そしてその積算評価に対して金融機関ごとの掛け目を入れて担保評価を算出します。
これが競売にかけた場合の基準となる数字です。
この数値は地方では高い数値が出ますが、実勢価格と路線価が乖離している都心の物件では低い数値しか出ません。
物件評価が低い、入居率は良いけど収益率も悪い、そんな物件より地方の物件の方が良いでしょ!?
僕もそう思います。
しかし世の中には初めっから資産家と呼ばれる人達もいます。
そしてその人達にとっては、評価が低くて収益性は低くとも入居率が良い物件に意味があるんです!
なぜかと言うと、、、、相続税対策です。
山手線内側の物件は実勢価格が安定していて入居率も安定しています。
しかし、路線価が低く評価が出ない。
相続の上では、現金は100%評価されますが、賃貸用不動産は借家割合に応じて6割減になったりします。
しかもその基準は『相続税路線価』を基準とします。
云わば、相続税の圧縮となる訳です。
例えれば、2億円の現金があります。
山手線内側の2億円の物件を買います。
その物件の評価は1億円です。
1億円の物件を2億円の借入をします。
相続税上、1億円のマイナスです。
でも、山手線内側の不動産取引は安定していて買った値段と同等の2億円で売買できます。

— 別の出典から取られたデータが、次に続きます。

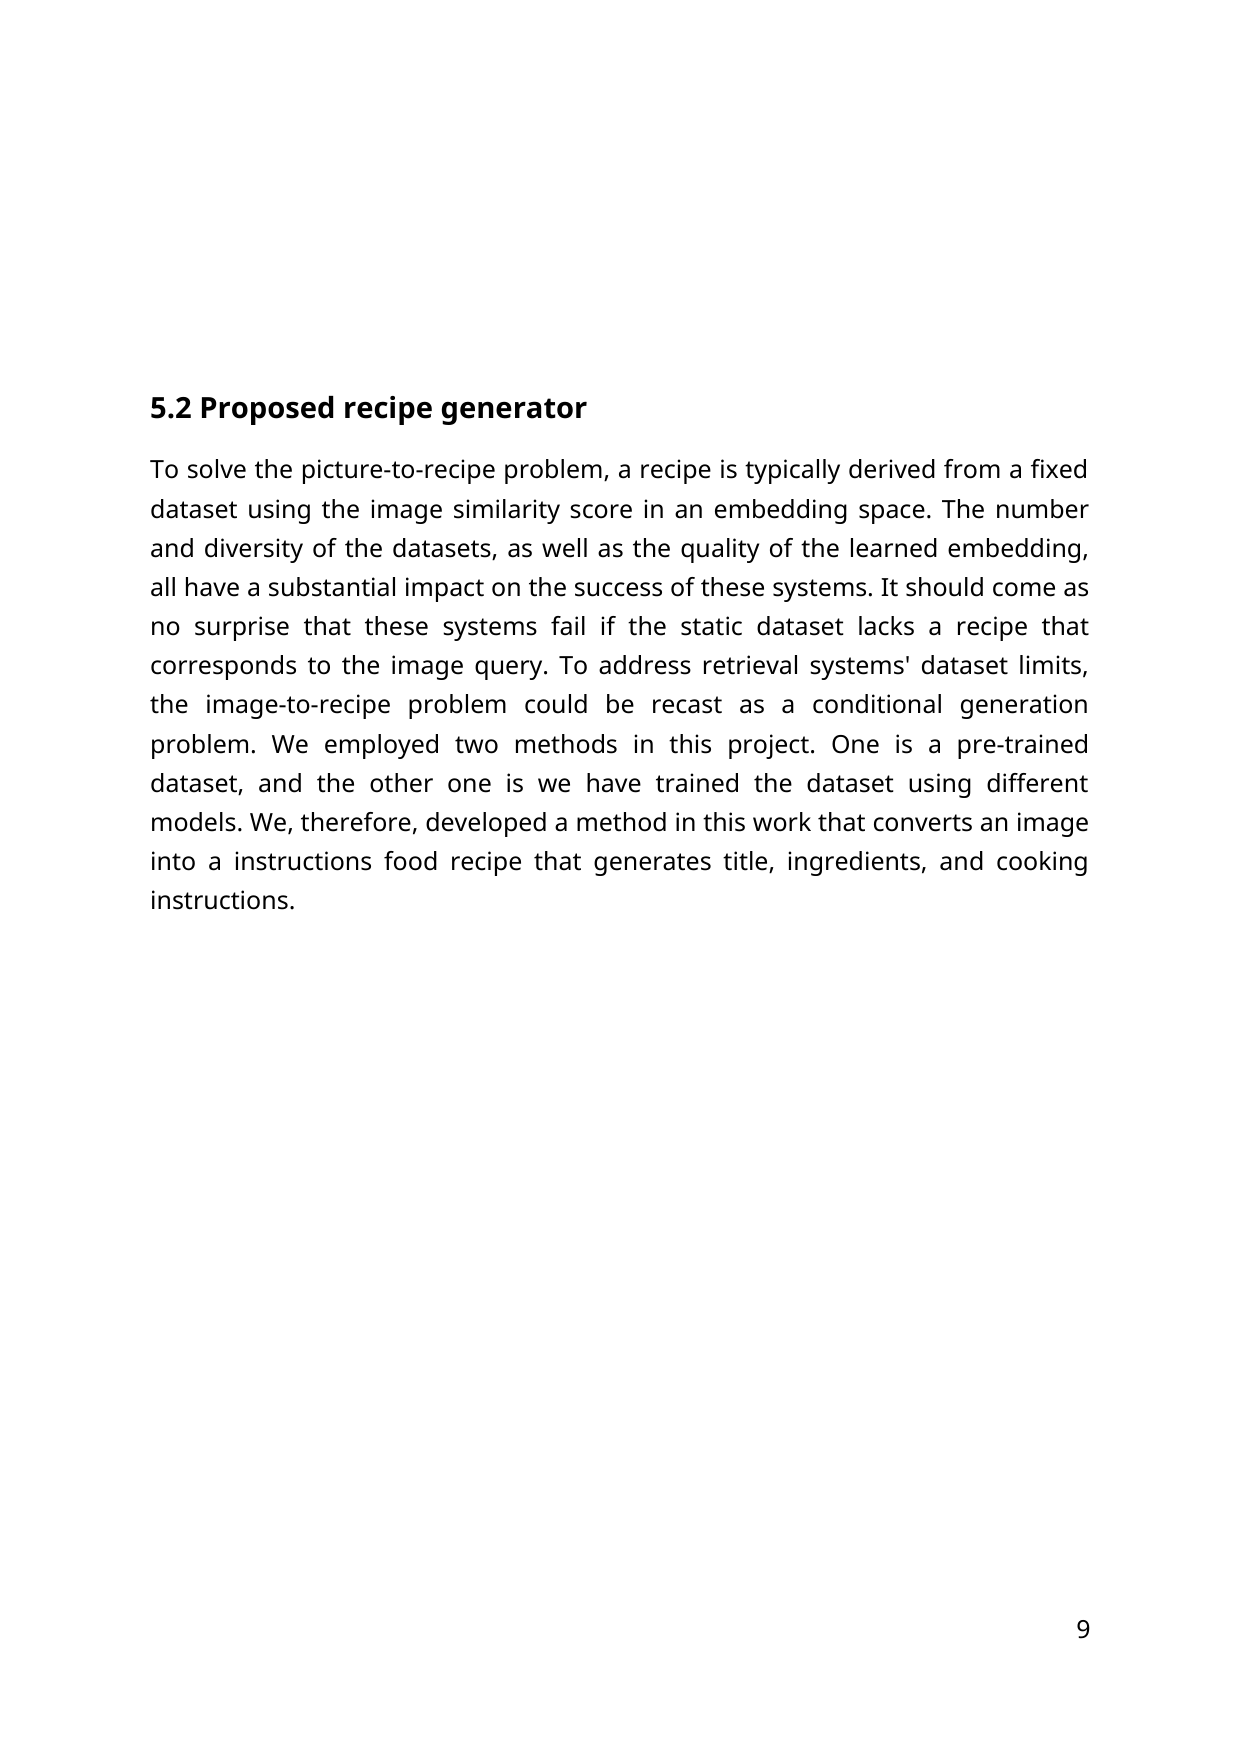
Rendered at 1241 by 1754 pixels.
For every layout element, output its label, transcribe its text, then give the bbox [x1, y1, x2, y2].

建物簿価は所有期間に応じて減価しても土地値の高い山手線内側の物件にとって建物価格はたかが知れています。
2億円で買った不動産が2億円で売却できれば、相続税対策の資産家にとってはキャッシュフローを目的としている訳ではないので、良いわけです。
そんな資産家が全国から山手線内側の不動産を買いに来るので、顧客ターゲットは常にいる状態でキャッシュポジションを戻すのも容易だったりします。
現金→不動産購入→評価額減→相続→不動産売却→現金
これが山手線内側の不動産の所有メリットと相続税対策スキームです。
今日は、山手線内側の不動産についての考え方でした。
それでは、今日も1日笑顔で一杯の日となりますように。